TX722 Bernard James Hansen - entered 06.11.43, left 23.09.44
QX3733 Norman Mazlin - entered 25.09.43, left 01.10.44
QX15357 Roy Fairfax Richardson - entered 19.09.43, left 23.09.44
TX75 Joseph Henry Turner - entered 06.10.43, left 23.09.44
TX 850 Cpl. John Kenneth Stein - entered 28.09.43, left10.10.44
TX 2360 Cpl. Loyal Walter Whyman - entered 18.11.43, left 23.09.44 

Brigade H.Q.
TX 721 Thomas Vernon McOrmond - DOW, Yugoslavia 18.12.44


QX6017 Lt. Tom Wooton Elliot MID, 2/12 Infantry Battalion

Tom Elliot was 2 i/c of "B" Company, 2/12th Battalion and was endeavouring to save one of his wounded men after a failed attack on Post S10 Tobruk, when he was cut off, taken POW and with other 2/12th POW was handed over by the Germans to the Italians who technically, were in command of the Axis operations in the Western Desert - an arrangement that suited the Germans, as it released their troops from guard duties to active combat, and did not tax their food supplies.

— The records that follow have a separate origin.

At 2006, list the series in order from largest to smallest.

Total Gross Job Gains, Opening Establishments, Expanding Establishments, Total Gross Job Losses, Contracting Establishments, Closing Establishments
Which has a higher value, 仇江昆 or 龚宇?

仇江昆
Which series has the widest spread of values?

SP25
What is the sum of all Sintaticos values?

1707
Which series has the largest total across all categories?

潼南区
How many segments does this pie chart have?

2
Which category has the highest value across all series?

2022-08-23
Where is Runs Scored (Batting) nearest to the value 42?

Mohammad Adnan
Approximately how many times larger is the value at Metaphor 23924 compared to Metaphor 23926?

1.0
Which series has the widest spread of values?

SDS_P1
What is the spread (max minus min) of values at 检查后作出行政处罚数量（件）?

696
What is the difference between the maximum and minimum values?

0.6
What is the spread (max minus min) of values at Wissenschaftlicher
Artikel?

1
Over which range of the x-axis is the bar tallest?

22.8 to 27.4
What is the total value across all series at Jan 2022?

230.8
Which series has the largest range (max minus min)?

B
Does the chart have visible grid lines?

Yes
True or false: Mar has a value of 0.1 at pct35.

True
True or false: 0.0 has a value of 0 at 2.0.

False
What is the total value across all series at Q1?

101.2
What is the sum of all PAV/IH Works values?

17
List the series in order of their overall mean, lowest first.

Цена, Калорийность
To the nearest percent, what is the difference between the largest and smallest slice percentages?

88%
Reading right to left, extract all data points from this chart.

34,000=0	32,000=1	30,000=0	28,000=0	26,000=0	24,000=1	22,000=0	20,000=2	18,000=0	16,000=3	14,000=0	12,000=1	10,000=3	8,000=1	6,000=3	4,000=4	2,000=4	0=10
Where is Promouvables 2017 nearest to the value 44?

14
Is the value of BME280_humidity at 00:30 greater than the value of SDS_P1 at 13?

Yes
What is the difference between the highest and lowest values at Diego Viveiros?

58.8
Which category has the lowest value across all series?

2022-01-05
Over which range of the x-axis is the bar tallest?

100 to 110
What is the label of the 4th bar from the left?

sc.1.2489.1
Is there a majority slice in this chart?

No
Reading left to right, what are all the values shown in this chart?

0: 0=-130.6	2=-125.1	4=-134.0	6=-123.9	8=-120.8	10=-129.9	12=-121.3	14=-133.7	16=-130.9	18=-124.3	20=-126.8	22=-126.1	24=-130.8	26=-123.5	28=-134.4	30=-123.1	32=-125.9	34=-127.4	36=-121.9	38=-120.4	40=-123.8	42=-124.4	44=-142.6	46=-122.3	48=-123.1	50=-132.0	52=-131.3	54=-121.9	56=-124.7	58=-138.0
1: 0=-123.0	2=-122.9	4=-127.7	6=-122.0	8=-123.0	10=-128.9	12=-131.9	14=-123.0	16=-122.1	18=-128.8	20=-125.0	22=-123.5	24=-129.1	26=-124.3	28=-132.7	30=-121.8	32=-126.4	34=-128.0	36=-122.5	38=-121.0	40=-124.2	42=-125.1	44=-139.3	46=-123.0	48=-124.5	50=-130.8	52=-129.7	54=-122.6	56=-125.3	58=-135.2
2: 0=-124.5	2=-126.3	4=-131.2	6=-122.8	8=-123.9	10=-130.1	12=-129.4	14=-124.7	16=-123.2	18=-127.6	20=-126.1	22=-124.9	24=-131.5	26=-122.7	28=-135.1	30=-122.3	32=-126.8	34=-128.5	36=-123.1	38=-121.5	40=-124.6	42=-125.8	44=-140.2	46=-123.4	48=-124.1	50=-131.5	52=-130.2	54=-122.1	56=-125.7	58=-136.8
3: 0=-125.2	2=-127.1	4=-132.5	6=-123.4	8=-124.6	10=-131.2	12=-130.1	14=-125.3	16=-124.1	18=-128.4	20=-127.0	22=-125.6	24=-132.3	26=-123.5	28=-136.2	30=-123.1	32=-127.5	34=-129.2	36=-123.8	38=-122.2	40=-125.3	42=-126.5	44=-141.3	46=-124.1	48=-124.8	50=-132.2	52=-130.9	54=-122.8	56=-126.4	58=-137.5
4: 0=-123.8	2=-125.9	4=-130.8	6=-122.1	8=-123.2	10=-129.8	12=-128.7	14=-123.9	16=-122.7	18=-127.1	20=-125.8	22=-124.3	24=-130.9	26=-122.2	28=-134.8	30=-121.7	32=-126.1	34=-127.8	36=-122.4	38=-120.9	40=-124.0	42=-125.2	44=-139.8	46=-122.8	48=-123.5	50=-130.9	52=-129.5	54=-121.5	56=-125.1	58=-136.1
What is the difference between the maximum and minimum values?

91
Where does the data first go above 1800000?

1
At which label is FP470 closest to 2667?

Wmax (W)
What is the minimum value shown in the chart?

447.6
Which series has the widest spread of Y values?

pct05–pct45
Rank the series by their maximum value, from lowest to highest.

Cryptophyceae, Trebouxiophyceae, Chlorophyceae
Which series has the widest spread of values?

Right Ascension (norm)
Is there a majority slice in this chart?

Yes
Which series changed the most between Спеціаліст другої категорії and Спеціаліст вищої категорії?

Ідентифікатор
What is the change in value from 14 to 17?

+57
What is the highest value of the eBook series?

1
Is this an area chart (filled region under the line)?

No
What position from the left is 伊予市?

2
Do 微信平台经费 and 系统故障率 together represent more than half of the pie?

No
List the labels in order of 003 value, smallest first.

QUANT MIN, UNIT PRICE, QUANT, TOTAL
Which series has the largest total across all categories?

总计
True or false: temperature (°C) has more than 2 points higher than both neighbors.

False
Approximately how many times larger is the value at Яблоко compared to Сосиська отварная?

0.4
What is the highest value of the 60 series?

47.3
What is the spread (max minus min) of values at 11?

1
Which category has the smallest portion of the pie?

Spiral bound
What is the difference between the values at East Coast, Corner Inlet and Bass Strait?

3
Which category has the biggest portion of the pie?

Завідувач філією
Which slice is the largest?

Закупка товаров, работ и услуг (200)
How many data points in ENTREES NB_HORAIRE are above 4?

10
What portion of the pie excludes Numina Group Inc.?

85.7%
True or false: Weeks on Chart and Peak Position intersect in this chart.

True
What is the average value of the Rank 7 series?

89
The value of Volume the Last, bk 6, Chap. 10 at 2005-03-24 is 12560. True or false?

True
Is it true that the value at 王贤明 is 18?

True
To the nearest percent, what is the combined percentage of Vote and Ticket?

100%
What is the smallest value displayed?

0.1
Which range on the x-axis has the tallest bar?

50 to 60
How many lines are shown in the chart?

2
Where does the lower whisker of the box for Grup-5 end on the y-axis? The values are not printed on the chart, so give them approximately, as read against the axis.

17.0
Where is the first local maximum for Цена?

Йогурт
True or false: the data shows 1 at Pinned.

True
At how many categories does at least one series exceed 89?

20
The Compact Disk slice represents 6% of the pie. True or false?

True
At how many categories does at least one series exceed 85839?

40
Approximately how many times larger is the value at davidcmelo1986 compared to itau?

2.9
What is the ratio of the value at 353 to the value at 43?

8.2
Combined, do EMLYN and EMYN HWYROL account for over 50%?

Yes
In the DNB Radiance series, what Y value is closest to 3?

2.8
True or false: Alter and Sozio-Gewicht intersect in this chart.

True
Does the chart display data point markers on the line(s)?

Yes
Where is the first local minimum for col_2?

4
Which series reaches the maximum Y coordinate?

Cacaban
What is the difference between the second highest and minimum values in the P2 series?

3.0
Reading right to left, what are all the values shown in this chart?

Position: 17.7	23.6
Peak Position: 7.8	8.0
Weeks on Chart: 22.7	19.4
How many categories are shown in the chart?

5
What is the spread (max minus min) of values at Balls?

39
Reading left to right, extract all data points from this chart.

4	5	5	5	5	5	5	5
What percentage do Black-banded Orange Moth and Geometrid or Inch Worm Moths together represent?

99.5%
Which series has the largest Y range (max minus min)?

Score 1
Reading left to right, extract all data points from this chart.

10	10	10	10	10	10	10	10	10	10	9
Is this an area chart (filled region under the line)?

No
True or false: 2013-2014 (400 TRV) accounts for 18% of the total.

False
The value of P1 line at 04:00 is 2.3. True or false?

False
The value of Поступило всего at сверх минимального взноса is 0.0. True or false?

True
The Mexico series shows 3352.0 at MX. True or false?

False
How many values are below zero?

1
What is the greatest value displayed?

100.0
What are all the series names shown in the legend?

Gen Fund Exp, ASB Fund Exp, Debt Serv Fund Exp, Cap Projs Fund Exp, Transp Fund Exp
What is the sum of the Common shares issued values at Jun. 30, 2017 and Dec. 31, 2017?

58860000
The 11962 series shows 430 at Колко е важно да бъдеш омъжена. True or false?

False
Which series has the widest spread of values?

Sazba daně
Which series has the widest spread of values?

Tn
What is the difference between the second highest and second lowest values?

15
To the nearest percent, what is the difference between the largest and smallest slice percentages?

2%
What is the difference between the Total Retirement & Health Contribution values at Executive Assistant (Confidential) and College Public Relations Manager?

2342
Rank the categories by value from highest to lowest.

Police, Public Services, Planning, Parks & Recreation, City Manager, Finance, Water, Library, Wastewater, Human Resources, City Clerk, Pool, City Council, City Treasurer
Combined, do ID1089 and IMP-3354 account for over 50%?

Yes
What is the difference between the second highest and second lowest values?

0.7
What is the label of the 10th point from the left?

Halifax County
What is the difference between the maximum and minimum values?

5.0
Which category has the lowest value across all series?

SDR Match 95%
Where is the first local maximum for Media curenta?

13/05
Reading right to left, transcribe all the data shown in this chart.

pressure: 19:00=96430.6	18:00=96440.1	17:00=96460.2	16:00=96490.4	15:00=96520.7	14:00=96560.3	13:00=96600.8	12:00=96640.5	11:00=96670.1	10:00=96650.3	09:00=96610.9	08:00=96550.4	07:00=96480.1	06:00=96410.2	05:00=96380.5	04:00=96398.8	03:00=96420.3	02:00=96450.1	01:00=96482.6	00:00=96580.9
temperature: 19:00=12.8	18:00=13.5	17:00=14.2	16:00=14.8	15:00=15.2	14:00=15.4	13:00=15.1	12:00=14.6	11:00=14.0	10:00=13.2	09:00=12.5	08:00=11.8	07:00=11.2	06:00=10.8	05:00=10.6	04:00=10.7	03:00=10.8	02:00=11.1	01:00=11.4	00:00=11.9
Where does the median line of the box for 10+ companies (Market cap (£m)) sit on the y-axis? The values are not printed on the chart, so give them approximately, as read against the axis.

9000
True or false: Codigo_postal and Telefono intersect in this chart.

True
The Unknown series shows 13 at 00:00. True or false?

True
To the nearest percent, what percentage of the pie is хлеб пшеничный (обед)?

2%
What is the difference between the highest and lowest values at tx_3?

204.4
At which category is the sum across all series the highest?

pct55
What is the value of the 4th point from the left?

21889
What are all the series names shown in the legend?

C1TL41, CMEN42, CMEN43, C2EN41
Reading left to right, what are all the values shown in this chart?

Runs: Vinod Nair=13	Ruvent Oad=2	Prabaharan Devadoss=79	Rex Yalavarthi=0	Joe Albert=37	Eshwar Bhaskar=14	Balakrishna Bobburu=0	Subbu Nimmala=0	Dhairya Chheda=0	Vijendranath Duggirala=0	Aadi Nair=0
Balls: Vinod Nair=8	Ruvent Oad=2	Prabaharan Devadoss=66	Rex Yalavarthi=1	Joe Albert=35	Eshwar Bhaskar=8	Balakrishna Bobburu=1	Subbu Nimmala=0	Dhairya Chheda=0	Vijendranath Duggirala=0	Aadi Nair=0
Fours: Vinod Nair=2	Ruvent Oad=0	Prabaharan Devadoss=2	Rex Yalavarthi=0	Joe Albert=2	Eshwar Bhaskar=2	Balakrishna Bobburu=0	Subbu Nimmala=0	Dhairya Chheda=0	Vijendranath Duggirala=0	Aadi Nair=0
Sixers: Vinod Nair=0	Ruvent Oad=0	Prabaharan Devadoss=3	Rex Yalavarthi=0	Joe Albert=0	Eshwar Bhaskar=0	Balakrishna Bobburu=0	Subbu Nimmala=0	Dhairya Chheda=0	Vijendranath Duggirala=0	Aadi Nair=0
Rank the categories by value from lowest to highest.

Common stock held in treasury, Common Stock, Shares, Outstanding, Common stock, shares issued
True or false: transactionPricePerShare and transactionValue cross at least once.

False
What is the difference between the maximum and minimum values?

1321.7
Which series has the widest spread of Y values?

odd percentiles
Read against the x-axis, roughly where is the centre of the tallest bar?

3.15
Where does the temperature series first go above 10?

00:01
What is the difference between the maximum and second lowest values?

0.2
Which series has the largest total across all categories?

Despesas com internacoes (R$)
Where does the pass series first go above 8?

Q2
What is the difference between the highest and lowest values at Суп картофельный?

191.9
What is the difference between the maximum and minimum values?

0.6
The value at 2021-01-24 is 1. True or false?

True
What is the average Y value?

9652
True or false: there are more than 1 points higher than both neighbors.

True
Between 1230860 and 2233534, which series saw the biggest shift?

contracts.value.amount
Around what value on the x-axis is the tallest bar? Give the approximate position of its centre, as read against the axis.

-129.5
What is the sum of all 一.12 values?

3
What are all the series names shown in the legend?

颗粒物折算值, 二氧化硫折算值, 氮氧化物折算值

Two other 2/12th officers - Captain A.L. Herbert and the O/C of "B" Company, Captain T.H. Vincent - also became Italian POW. Most probably all three ended up at the large POW Camp No. 78 at Sulmona, near Rome. If so, they would have been moved to Campo 19 at Bologna in the north of Italy near Bologna, as the Allied advance from the South, slowly but surely pushed the Germans, who had already been driven out of North Africa, out of Italy.

Lt. Tom Elliot was among the officers who escaped from the "Moosburg Express" the train taking them out of Italy into further captivity as German POW and reached Switzerland on October 1, 1943, the same day that VX4360 Lt. Ron Jones of the 2/8th Inf Bn also arrived. As they were both on the train, they undoubtedly both escaped from it together and travelled together to Switzerland.

Little is known of how they spent their time in Switzerland, but as officers they may have elected to wear civilian clothes, and although limited to the amount of money they could draw, their officer allowance would have been sufficient for them to stay at a simple Swiss hotel and to participate in the various study and recreational courses made available by the Swiss Government and Red Cross. 

Like most of his officer colleagues, he was repatriated to Australia via freed France and Naples, almost exactly a year after arriving in Switzerland.